Bergegas Rangga naik dan berlalu dari tempat itu. Di dalam perjalanan menuju ke tempat kostnya, lelaki itu menggerutu tanpa ada henti-hentinya. Kenapa sampai bisa begini? Itu saja yang senantiasa bercokol di benaknya.
Sesampainya di kamar kost, Rangga melemparkan map lusuh di atas meja dengan
perasaan kesal. Lantas dibantingnya tubuh lunglai itu ke pembaringan. Dengan nafasnya masih memburu seperti sehabis berlari jauh. Bayangan wajah Cindy masih belum mau lenyap di pelupuk matanya. Niatnya masih tetap membara untuk bisa mendapatkan gadis itu. Hanya kapan perjumpaan itu akan terjadi lagi?. Segalanya itu belum dapat menjadi kepastian, sebab kehadiran Cindy masih merupakan bayangan suram.
***
Hari minggu merupakan hari santai dan istirahat yang tidak kebagian lembur atau tugas bagi semua karyawan dan pelajar. Dalam hari libur begini, Rangga selalu menghabiskan di tempat yang ramai. Dia paling senang duduk pada sebuah bangku kecil di terminal Raja Basah. Di sisi kiri dan kanannya berderet pula orang-orang yang duduk berteduh untuk menghindarkan sengatan sinar matahari.
Tapi di belahan langit sebelah barat mendung berarak menuju ke timur. Tak lama lagi hujan akan turun dari langit. Kalau saja angin masih sering bertiup, ada kemungkinan hujan bakal urung jatuh membasahi bumi.

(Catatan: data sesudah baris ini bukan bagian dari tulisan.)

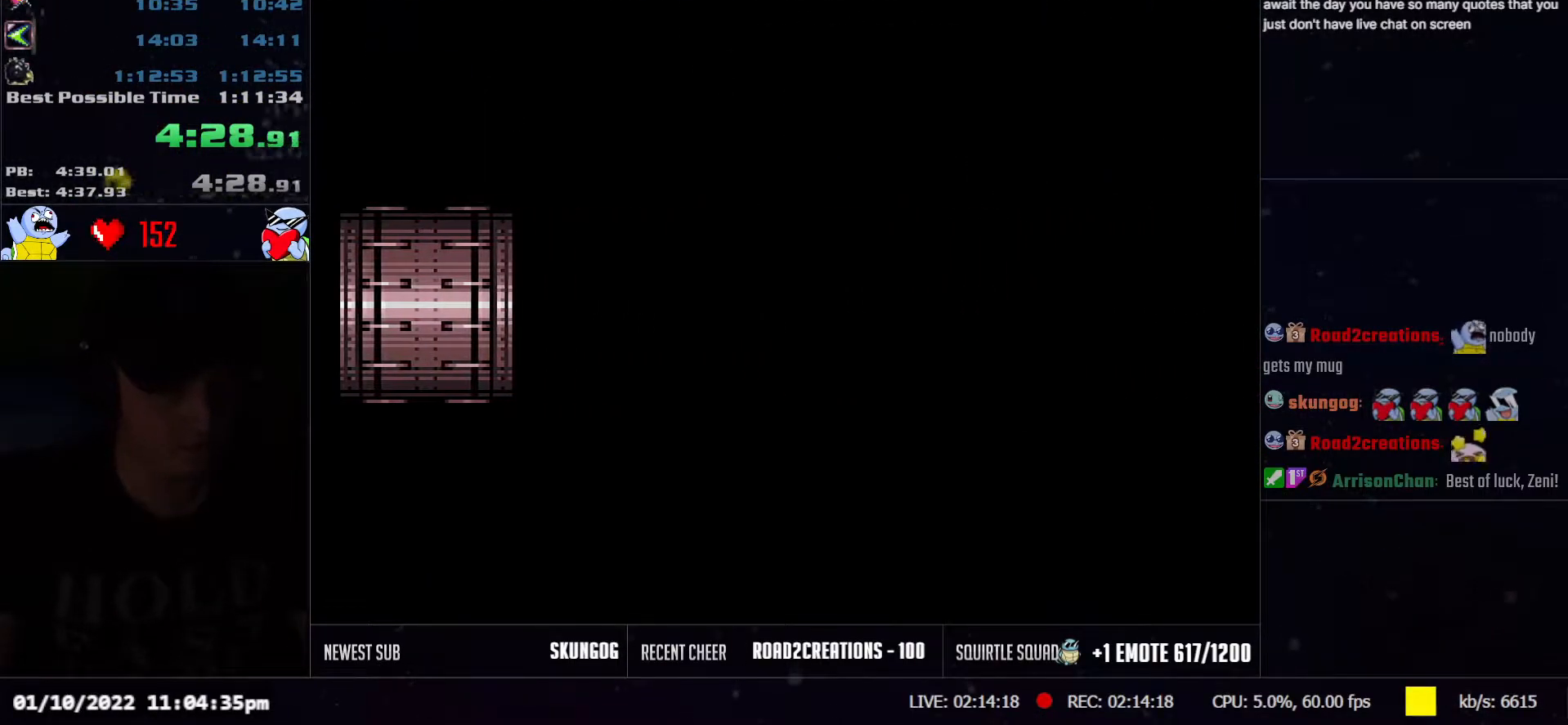
{"buttons": ["A", "L1", "R1", "DPAD_RIGHT"], "events": [[83, "R1", "down"], [100, "L1", "up"], [133, "R1", "up"], [200, "L1", "down"], [217, "R1", "down"], [283, "R1", "up"], [333, "L1", "up"], [333, "R1", "down"], [367, "L1", "down"], [367, "R1", "up"], [467, "R1", "down"]]}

Tapi angin tidak bertiup, sehingga suasananya nampak begitu lenggang. Semua orang yang ada di terminal Raja Basah bagai dikejar-kejar hantu. Di sana-sini ketakutan bila mendung yang berarak di langit akan meluruhkan titik-titik air ke bumi. Layaknya dunia ini sudah mendekati sekarat. Lain yang dilakukan Rangga, dia masih tetap duduk dengan tenang sambil menikmati kesibukan orang yang berlalu-lalang. Baginya itu merupakan tontonan yang mengasyikkan.

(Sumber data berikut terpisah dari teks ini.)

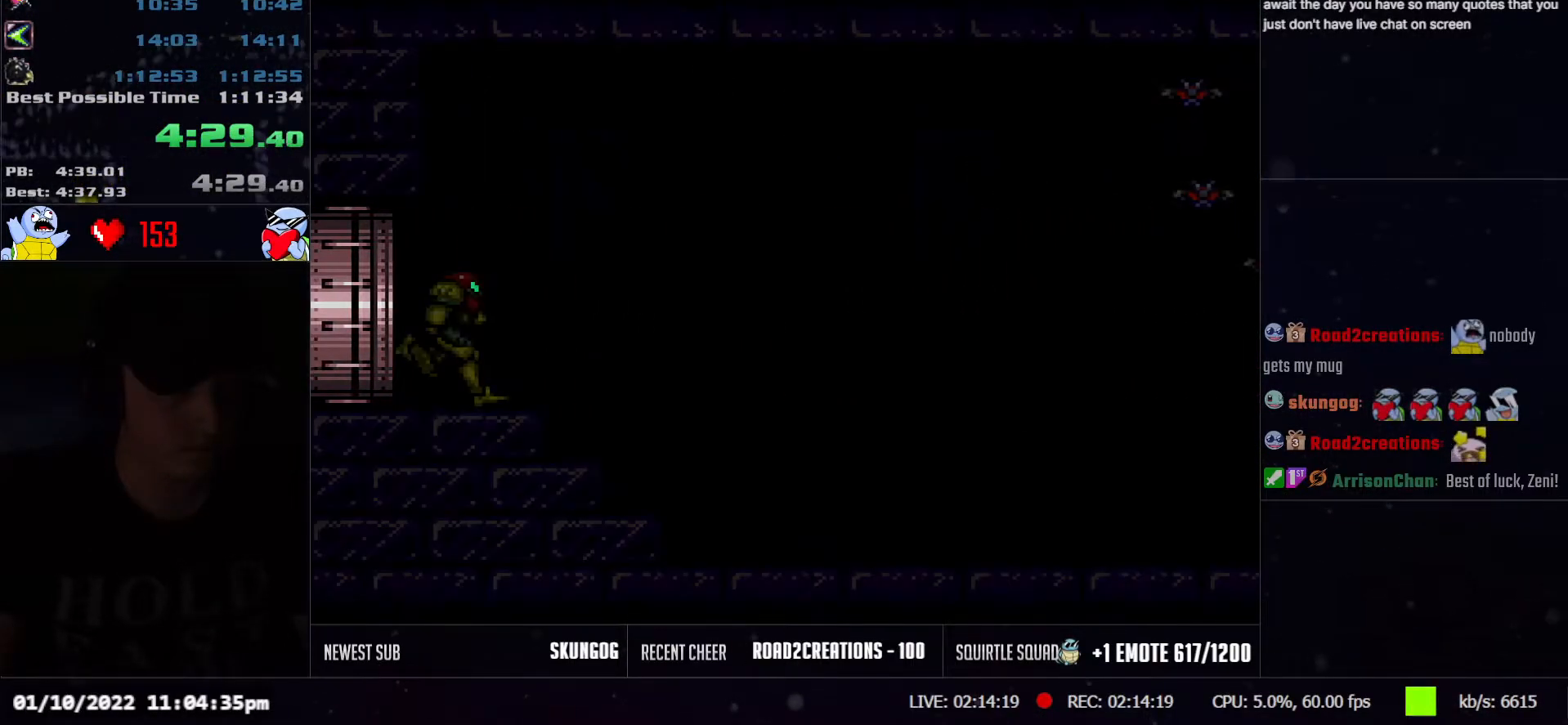
{"buttons": ["A", "R1", "DPAD_RIGHT"], "events": [[33, "L1", "up"], [33, "R1", "up"], [83, "L1", "down"], [83, "R1", "down"], [117, "R1", "up"], [233, "L1", "up"], [233, "R1", "down"], [267, "L1", "down"], [267, "R1", "up"], [333, "R1", "down"], [383, "L1", "up"], [383, "R1", "up"], [450, "R1", "down"]]}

Dari kesibukan itulah Rangga bisa menciptakan sebuah cerita yang nyata. Kehidupan anak manusia yang penuh liku-liku dan berdasarkan logika yang matang. Rangga seorang penulis muda yang telah berhasil menciptakan sebuah karangan tentang "Kehidupan Kota Bandar Lampung" yang unik dengan segala penstiwa kehidupan di dalamnya. Buku novel itu telah berhasil dicetak ulang kelimanya berdasarkan permintaan penggemarnya. Tapi baginya nama yang menjulang tinggi, belum tentu setaraf dengan apa yang dialami sekarang. Boleh orang lain membanggakan namanya, memuja namanya, tapi apalah artinya jika hidupnya masih tetap kekurangan.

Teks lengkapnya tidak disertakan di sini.